Estancados en la superficie de las cosas, se han dejado aplastar por los dolorosos acontecimientos ocurridos en Jerusalén. Son los hombres del kronos, palabra griega que indica el tiempo como contenedor. Se trata del tiempo visto en su acontecer externo, un tiempo entendido como la sucesión de cosas sin captar el acontecimiento que encierran.
Los acontecimientos, en cambio, nos piden que discernamos qué palabra se guarda en ellos para cada uno de nosotros, para que lo que a primera vista percibimos como un suceso, algo que ac-cede sin sentido porque literalmente nos ha caído encima, se convierta en un acontecimiento: reconocer, es decir, que en cada circunstancia hay un camino de Dios hacia nosotros.

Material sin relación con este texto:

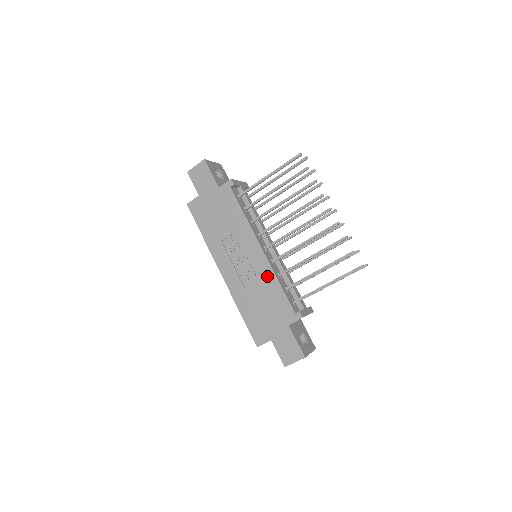
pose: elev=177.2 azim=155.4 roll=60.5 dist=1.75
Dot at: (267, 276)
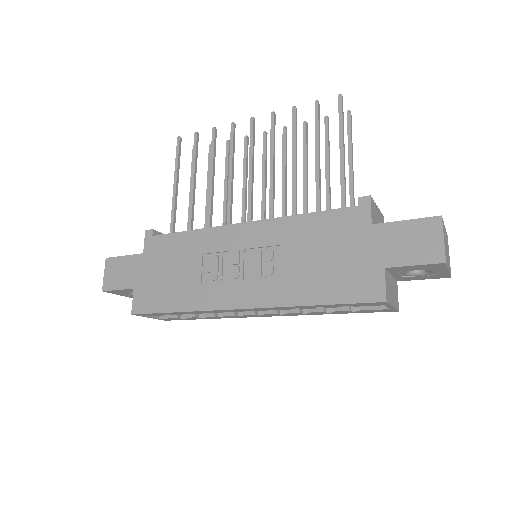
Dot at: (282, 230)
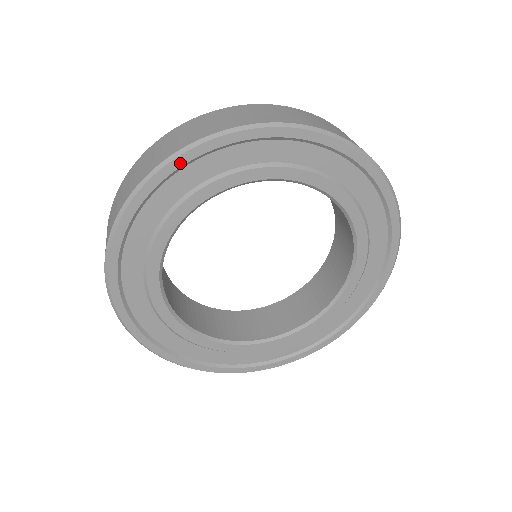
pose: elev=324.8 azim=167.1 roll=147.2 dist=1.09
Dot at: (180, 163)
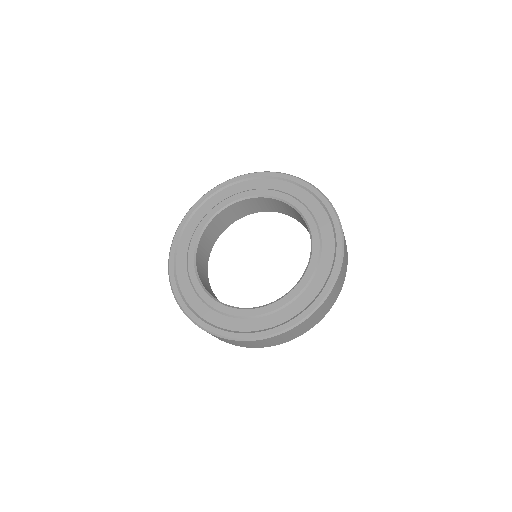
Dot at: (277, 175)
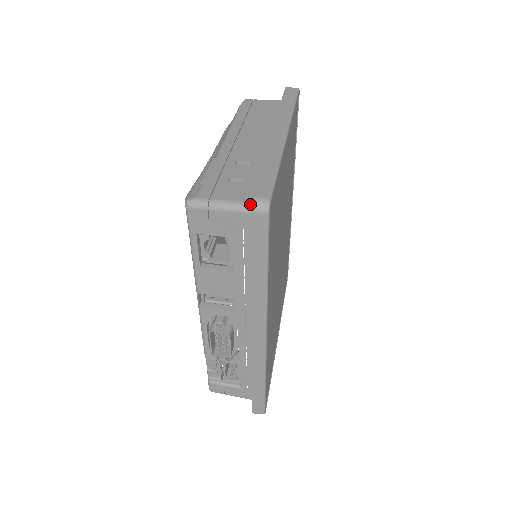
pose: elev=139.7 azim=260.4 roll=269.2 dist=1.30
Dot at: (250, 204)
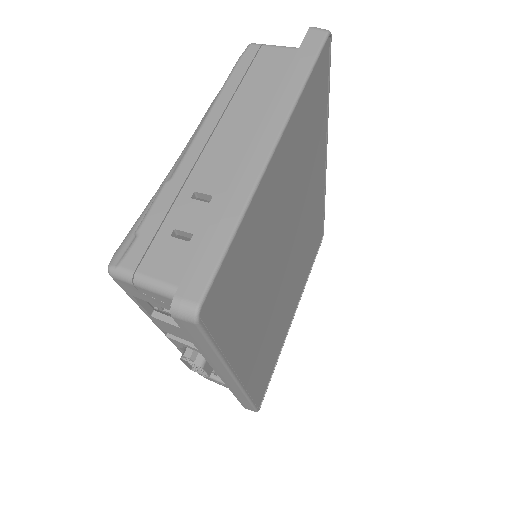
Dot at: (172, 308)
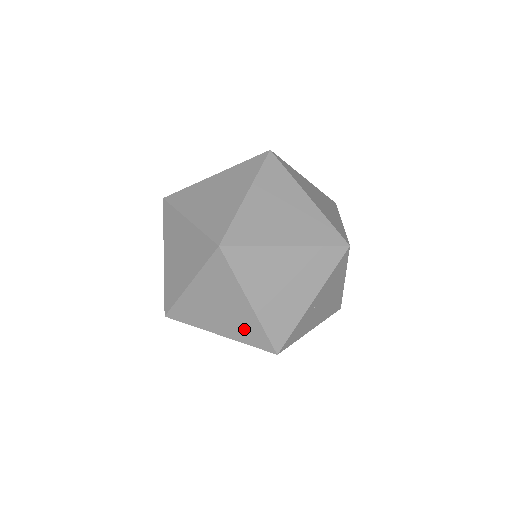
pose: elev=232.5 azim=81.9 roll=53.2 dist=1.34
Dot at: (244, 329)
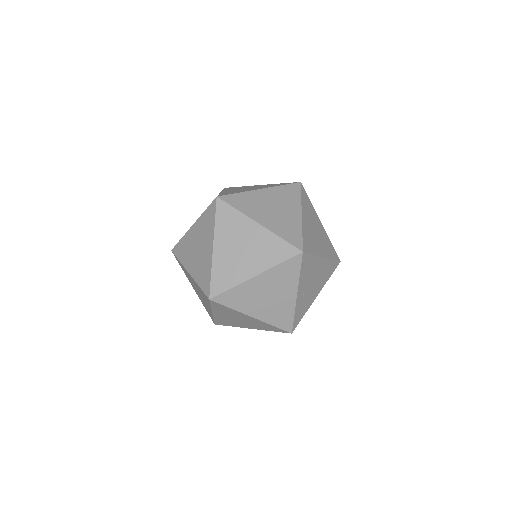
Dot at: (262, 326)
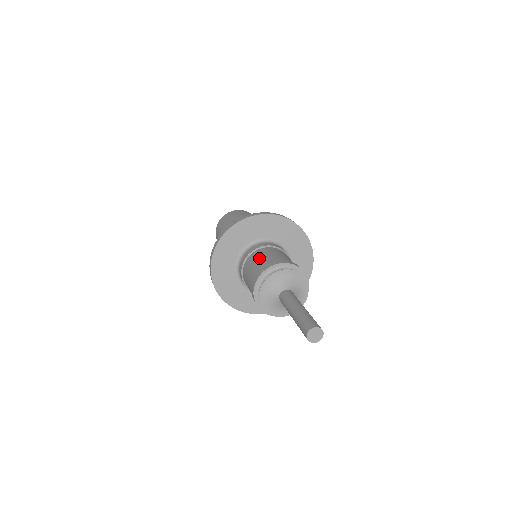
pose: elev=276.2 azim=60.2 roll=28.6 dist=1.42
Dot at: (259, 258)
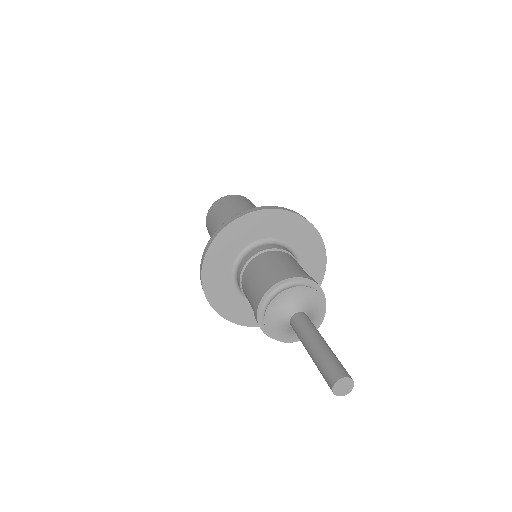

A los discípulos de Emaús inmersos en el kronos les falta el consuelo del kairós, es decir, el tiempo como ocasión de la visita de Dios, tiempo de salvación, el tiempo como lugar teológico: es el tiempo en el que suceden acontecimientos, no simples cosas.
No es casualidad que la Iglesia, en el rezo de las Vísperas, ponga en nuestros labios las palabras de María en su Magnificat. Sea nuestro día sereno o triste, a través de esas palabras, damos voz a una verdadera narración de la historia de la gracia en nuestra vida. Reconocemos que no hay encuentro en el que Dios no se haya involucrado, no hay dolor que Dios no haya compartido, no hay incomprensión que Dios no conozca, no hay deseo que Dios no escuche. Una verdadera historia de la gracia, de la obra de Dios en nosotros.
Esto, sin embargo, no sin una consecuencia: que aprendamos a reconocer la gracia de la historia. A nosotros, que a menudo deseamos un lugar diferente, finalmente libre de toda preocupación, de toda limitación, del peso de lo cotidiano, de la rutina insoportable, se nos repite que el «mientras tanto» es un material precioso, que el «mientras» no tiene menos valor que la realización, que el «mientras» tiene el mismo valor que la meta fijada.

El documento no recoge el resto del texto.